• Tag 22: Ab in den Süden

    January 2 in New Zealand ⋅ ☁️ 21 °C

    🌬️ Wellington – die Stadt, die dich wegbläst
    Wellington zeigte sich heute von seiner schönsten Seite. Ich war froh, dass ich die Kinder nicht anleinen musste wie übermotivierte Erstkind-Eltern, die mit Nuggi, Gstältli und einem 2-Jährigen unbedingt Skifahren gehen wollen.

    📸 Lookout ohne Nebel, dafür mit Selfie-Armee
    Der Lookout war diesmal nicht im Nebel, dafür voll mit Menschen, die alle gleichzeitig versuchten, sich selbst auf die Plattform zu photoshoppen. Ich hoffe, Lisas Zensurfilter lässt wenigstens ein paar Pixel durch.

    🚴‍♀️ Rikscha-Panik & Clown-zum-Zmorgen
    Die Rikscha wäre es fast geworden, bis ich die Gesichter der Fahrer sah – eine Mischung aus „bitte nicht“ und „ig mag nüm“. Lisa hatte ohnehin zum Zmorgen einen Clown gegessen und wollte uns mit einer Kanone aus dem 15. Jahrhundert auf den Mond schiessen. Realistisch wären wir in Lower Hutt gelandet.

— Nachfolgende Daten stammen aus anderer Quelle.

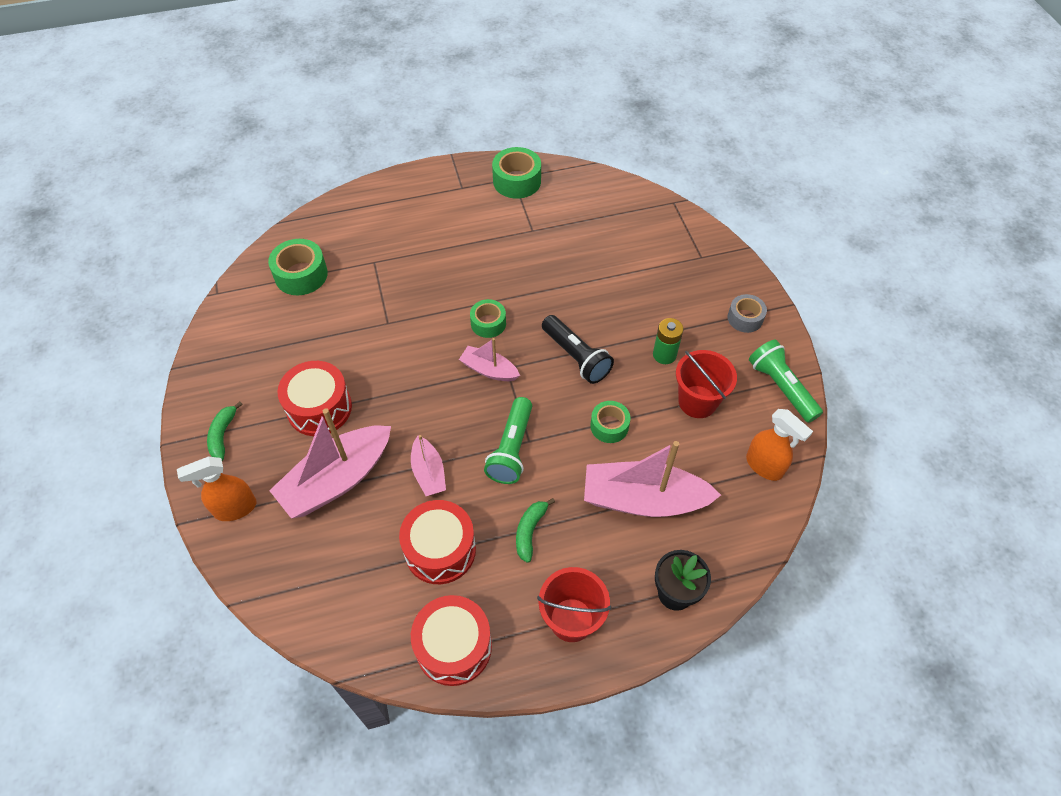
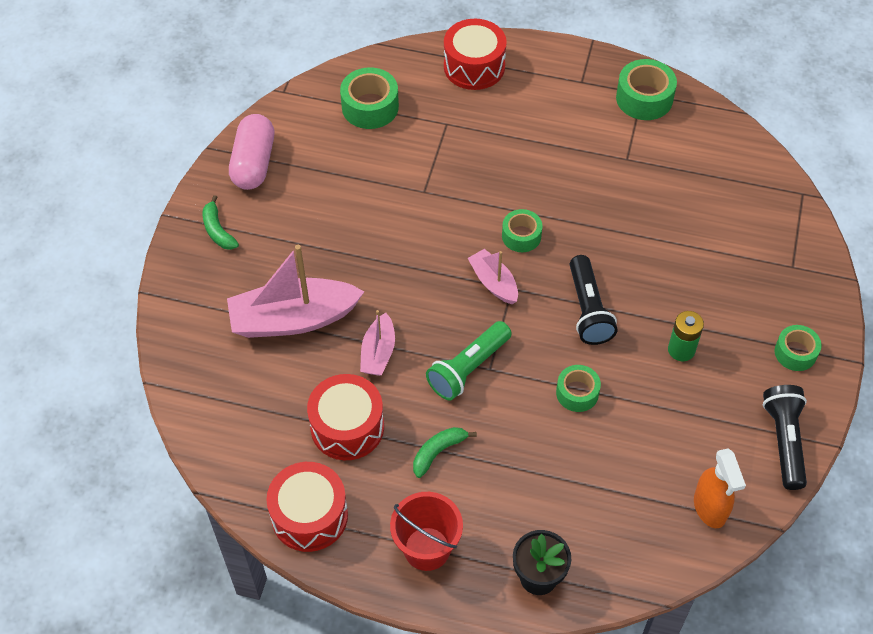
camera: 30 degrees right, 0 degrees up
orange spray bottle [177,456,256,521] -> none
green banana [207,402,243,461] -> green banana turned 60 degrees counterclockwise [202,195,239,250]
red drum [278,361,352,436] -> red drum moved to [444,19,507,90]
pink boat [584,441,721,517] -> none
red bucket [676,350,737,418] -> none
grey tape [728,294,767,333] -> green tape [775,325,822,371]
green flashlight [749,340,823,423] -> black flashlight [763,385,807,490]
none -> pink capsule [229,114,274,190]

    🚣 Kajakfahren – Unterrücken vs. Kindergequengel
    Ich war mit Maxime im Doppelkajak – Heckmotor ohne Turbo. Lisa mit Etienne, die Girls allein.
    Liina super, solange sie die Schnellste ist. Sonst stänkert sie wie ein Megafon mit Emotionen.
    Sanna vorneweg, vermutlich weil die Haare nicht nass werden durften.
    Lisa beschleunigte jedes Mal, wenn ein Rennrad vorbeifuhr. Etienne war der menschliche Powermeter.

    ⛴️ Premiumsitze & kulinarische Grenzerfahrungen
    Sanna isst einen Seafood-Snack, der schmeckt wie meine Baustellenschuhe nach drei Sommern ohne Socken.
    Liina isst – natürlich – etwas Italienisches.
    Lisa zensiert Fotos.
    Maxime trainiert Mario Kart.
    Etienne arbeitet an seinem neuen Projekt.
    Es könnte sein, dass ich euch bald wieder unveröffentlichtes Material exklusiv auf dem Kanal präsentieren darf. Falls Lisa es nicht vorher zensiert.